» **TASK STATEMENT**
Tell how many lines in the data below hold the string "Startdato"; give nothing but the number.

» **GIVEN RECORDS**

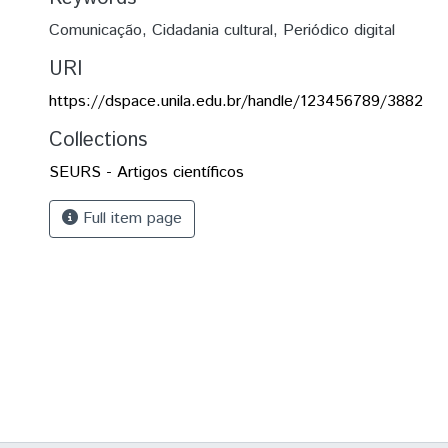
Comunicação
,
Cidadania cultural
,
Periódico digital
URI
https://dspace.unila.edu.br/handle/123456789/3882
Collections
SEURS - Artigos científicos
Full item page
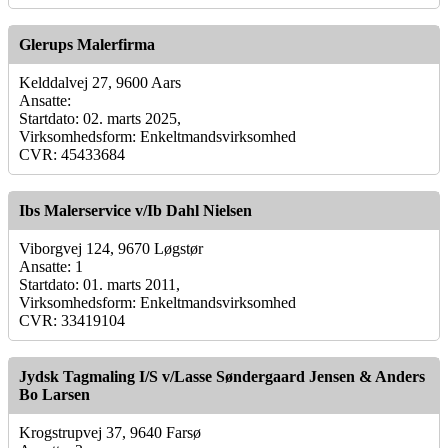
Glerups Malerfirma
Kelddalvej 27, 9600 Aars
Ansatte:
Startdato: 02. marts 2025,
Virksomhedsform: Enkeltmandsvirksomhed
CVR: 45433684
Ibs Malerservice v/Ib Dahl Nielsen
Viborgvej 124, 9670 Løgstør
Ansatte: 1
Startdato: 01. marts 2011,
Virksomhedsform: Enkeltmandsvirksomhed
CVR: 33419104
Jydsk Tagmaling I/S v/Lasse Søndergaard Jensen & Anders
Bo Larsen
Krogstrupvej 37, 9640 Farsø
==
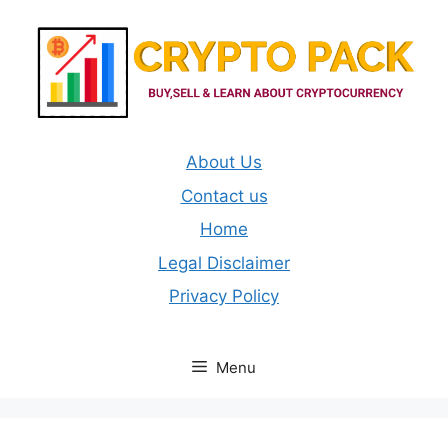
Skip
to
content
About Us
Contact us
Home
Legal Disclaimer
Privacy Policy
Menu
---
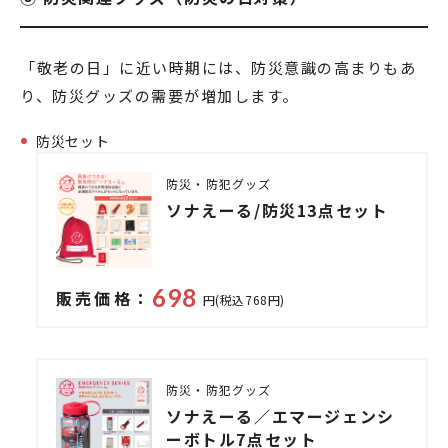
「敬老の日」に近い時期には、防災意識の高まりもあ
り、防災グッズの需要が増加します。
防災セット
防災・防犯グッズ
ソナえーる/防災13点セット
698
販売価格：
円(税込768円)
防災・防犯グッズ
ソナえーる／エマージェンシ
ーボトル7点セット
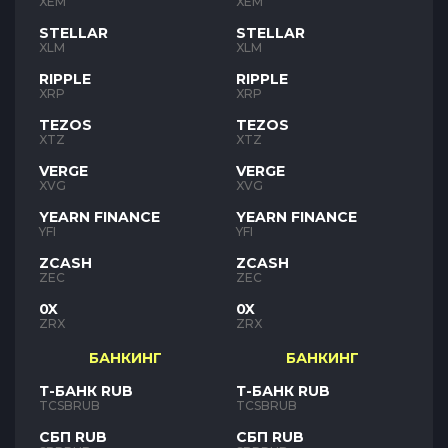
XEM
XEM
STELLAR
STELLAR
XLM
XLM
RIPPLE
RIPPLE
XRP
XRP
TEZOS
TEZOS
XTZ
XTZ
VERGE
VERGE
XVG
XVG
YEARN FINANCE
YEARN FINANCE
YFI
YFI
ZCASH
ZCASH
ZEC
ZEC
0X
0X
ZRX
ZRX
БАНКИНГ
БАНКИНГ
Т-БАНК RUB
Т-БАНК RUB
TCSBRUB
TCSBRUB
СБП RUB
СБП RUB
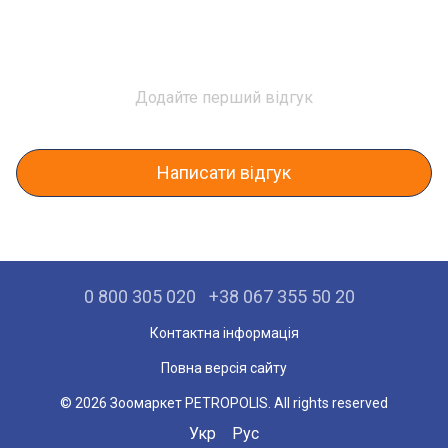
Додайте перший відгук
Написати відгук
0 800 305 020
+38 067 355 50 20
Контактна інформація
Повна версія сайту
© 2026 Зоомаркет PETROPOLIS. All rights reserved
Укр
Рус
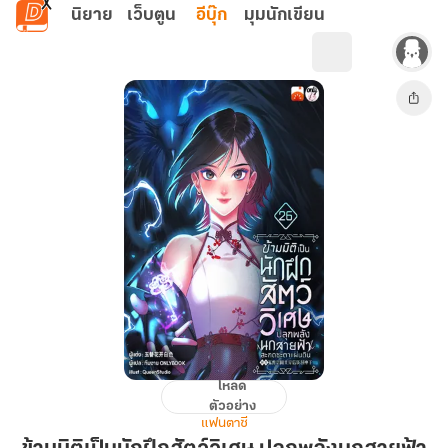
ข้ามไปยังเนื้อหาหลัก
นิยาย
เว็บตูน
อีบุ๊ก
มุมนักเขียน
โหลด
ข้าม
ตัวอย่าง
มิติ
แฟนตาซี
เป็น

» **RESULT FOR THIS TASK**
2